TO BE DONE ::
Repeat the lines of the material below word for word, from the line containing "collection date: 1950-12-24" through the line containing "scientific name: Aechmea recurvata", both included.

DATASET ROWS ::
━━━━

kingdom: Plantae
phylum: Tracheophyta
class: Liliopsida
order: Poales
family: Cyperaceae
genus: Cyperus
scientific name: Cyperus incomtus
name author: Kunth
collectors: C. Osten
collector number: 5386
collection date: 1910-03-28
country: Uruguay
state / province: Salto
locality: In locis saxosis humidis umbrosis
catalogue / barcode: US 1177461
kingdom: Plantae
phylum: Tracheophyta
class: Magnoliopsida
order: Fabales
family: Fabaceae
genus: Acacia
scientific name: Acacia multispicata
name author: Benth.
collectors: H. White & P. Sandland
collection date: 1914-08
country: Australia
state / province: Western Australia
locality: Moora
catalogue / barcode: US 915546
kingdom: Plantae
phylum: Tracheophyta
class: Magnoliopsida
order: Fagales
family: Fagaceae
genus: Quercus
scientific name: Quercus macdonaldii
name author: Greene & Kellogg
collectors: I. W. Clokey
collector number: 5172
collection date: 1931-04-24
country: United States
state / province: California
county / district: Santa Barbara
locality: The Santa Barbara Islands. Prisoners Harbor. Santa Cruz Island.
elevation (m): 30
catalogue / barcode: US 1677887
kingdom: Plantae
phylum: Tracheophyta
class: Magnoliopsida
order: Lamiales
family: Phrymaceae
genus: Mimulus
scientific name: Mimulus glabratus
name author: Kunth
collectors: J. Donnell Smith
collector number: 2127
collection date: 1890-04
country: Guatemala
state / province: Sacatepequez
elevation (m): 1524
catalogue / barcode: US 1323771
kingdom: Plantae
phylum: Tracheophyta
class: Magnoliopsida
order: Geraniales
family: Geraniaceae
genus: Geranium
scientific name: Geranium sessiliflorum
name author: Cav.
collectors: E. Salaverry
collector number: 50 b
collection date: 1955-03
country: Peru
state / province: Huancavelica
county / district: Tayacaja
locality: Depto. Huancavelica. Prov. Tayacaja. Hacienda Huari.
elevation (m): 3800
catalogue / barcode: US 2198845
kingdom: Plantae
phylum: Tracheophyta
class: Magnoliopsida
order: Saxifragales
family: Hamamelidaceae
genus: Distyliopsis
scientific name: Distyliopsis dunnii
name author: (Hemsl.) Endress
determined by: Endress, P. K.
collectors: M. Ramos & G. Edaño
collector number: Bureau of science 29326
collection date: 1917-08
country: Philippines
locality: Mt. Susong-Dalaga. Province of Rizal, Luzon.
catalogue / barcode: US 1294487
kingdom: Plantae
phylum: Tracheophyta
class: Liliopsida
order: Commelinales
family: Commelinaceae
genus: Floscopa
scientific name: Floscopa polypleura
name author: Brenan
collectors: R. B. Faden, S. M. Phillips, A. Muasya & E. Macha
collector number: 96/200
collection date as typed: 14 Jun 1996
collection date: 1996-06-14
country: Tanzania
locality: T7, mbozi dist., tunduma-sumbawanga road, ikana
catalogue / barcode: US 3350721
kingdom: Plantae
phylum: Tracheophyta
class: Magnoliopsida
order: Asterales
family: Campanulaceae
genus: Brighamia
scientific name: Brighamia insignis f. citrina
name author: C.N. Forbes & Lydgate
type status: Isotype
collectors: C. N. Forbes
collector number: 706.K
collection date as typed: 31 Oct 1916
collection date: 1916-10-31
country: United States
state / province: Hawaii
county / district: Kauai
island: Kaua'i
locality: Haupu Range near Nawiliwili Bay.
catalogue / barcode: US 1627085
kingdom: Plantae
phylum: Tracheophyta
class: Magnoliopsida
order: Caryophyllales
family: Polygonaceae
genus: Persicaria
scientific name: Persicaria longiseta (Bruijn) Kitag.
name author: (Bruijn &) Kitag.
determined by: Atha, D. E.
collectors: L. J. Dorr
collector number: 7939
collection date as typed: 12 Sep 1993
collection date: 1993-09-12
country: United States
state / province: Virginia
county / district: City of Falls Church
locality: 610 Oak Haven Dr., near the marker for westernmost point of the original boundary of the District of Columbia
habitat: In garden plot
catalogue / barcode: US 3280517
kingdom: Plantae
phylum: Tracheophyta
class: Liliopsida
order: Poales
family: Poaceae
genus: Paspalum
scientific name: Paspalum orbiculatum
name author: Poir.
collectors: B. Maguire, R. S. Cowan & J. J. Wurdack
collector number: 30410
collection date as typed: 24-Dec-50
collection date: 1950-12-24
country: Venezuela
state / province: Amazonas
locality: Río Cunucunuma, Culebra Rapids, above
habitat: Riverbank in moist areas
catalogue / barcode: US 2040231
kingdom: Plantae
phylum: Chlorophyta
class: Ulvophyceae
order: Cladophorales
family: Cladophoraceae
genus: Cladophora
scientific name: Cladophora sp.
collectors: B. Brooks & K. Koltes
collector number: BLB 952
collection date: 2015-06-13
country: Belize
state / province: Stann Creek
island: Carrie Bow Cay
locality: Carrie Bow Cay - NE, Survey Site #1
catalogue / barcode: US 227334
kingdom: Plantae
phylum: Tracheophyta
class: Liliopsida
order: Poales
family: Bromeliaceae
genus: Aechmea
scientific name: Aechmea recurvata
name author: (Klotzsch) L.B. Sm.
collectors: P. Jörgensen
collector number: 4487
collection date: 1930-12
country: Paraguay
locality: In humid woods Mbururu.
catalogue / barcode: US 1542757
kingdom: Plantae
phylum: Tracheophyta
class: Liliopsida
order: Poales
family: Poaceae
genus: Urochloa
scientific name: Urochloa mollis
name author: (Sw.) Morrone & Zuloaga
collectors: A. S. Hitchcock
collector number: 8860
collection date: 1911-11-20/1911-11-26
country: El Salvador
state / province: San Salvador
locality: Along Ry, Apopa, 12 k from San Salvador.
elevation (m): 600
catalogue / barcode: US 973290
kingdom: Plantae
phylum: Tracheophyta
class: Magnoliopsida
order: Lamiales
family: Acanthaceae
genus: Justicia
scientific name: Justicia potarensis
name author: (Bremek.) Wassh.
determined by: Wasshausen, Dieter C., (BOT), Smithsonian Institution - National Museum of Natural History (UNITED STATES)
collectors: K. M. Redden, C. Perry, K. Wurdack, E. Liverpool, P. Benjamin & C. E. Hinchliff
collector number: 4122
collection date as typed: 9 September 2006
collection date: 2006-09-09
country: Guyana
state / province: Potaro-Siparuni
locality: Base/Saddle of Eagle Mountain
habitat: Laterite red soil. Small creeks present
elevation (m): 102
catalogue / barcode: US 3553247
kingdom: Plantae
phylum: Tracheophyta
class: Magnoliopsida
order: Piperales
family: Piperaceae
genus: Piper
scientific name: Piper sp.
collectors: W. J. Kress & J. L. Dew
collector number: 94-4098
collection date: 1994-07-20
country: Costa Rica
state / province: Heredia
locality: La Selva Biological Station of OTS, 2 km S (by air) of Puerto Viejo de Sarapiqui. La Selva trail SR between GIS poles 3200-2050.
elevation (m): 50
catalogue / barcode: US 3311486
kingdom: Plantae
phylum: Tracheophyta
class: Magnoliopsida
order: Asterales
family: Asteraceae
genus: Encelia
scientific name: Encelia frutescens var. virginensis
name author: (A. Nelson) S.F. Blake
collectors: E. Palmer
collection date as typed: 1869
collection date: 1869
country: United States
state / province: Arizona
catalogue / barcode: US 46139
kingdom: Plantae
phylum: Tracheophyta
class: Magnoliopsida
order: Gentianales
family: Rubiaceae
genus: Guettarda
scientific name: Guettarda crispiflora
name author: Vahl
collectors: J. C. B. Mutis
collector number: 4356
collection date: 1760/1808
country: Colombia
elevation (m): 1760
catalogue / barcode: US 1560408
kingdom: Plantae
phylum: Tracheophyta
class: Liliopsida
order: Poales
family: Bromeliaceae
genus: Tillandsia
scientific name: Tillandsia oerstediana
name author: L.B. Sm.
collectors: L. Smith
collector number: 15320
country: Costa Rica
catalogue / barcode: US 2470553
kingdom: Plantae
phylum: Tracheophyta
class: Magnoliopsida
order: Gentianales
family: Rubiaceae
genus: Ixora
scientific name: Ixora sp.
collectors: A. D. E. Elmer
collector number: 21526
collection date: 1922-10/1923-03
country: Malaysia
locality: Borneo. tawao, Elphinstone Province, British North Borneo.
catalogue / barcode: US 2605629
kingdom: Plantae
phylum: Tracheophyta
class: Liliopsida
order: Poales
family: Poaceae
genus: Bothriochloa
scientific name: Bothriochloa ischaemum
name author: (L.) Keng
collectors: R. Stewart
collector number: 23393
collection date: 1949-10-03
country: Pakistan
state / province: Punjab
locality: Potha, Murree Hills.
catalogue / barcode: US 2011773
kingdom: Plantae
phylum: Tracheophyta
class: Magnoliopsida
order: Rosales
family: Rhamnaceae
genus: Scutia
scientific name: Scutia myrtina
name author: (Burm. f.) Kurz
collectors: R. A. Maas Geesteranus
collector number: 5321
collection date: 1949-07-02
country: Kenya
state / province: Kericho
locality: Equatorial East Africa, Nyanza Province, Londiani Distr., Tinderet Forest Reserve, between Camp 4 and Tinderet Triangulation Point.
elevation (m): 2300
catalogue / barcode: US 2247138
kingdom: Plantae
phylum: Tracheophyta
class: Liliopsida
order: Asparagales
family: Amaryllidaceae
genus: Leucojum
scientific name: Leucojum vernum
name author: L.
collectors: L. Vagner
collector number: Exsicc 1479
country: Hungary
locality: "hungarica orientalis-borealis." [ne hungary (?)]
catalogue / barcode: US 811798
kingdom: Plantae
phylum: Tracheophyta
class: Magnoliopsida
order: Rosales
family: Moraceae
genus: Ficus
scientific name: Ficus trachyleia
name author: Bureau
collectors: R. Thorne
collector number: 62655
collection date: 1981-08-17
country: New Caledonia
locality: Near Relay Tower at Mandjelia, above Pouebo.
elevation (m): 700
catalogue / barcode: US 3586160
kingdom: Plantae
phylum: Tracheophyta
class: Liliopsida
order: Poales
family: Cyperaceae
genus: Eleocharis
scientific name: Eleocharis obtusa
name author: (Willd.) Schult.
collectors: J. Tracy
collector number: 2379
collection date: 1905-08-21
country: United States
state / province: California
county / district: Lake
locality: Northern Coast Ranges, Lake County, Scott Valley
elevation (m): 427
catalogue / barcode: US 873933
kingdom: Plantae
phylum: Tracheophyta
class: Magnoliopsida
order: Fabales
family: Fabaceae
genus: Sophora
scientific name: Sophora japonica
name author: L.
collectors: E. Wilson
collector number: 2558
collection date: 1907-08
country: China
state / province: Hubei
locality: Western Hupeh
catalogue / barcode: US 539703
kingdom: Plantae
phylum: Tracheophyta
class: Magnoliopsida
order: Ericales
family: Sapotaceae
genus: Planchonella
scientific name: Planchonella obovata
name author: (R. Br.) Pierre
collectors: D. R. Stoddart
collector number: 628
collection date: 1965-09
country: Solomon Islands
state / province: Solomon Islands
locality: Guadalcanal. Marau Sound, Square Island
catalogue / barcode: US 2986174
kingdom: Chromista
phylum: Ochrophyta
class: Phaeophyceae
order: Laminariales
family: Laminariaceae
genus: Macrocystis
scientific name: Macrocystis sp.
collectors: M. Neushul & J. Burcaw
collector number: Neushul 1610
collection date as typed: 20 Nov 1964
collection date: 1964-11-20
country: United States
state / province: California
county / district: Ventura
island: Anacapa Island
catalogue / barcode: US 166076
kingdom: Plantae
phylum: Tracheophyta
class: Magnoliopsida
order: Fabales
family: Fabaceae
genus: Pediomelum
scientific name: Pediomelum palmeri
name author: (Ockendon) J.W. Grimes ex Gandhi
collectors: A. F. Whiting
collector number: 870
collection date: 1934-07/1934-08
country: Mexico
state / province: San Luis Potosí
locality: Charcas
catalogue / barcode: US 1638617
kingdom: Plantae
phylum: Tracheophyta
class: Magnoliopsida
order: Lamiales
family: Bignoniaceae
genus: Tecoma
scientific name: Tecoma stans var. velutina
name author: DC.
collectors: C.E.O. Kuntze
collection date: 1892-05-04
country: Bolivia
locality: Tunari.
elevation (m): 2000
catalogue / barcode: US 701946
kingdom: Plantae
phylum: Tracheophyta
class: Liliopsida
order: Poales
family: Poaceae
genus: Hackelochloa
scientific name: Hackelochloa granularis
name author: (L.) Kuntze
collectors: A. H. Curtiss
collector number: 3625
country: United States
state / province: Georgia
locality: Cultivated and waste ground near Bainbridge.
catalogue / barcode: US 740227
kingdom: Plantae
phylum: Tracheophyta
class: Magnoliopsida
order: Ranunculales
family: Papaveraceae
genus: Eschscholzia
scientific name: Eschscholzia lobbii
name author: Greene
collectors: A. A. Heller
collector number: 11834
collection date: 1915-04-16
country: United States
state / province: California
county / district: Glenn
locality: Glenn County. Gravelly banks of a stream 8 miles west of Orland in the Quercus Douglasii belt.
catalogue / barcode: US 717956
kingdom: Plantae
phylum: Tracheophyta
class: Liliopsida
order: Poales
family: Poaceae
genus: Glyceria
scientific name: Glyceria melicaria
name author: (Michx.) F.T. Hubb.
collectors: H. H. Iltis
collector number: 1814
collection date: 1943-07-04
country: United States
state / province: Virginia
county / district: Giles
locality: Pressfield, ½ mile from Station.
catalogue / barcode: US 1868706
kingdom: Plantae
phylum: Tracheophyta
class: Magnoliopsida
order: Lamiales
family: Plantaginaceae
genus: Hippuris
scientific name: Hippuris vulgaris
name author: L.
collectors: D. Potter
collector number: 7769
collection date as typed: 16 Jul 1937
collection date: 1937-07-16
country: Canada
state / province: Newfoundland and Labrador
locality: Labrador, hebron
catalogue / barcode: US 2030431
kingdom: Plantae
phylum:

━━━━

FULL ANSWER ::
collection date: 1950-12-24
country: Venezuela
state / province: Amazonas
locality: Río Cunucunuma, Culebra Rapids, above
habitat: Riverbank in moist areas
catalogue / barcode: US 2040231
kingdom: Plantae
phylum: Chlorophyta
class: Ulvophyceae
order: Cladophorales
family: Cladophoraceae
genus: Cladophora
scientific name: Cladophora sp.
collectors: B. Brooks & K. Koltes
collector number: BLB 952
collection date: 2015-06-13
country: Belize
state / province: Stann Creek
island: Carrie Bow Cay
locality: Carrie Bow Cay - NE, Survey Site #1
catalogue / barcode: US 227334
kingdom: Plantae
phylum: Tracheophyta
class: Liliopsida
order: Poales
family: Bromeliaceae
genus: Aechmea
scientific name: Aechmea recurvata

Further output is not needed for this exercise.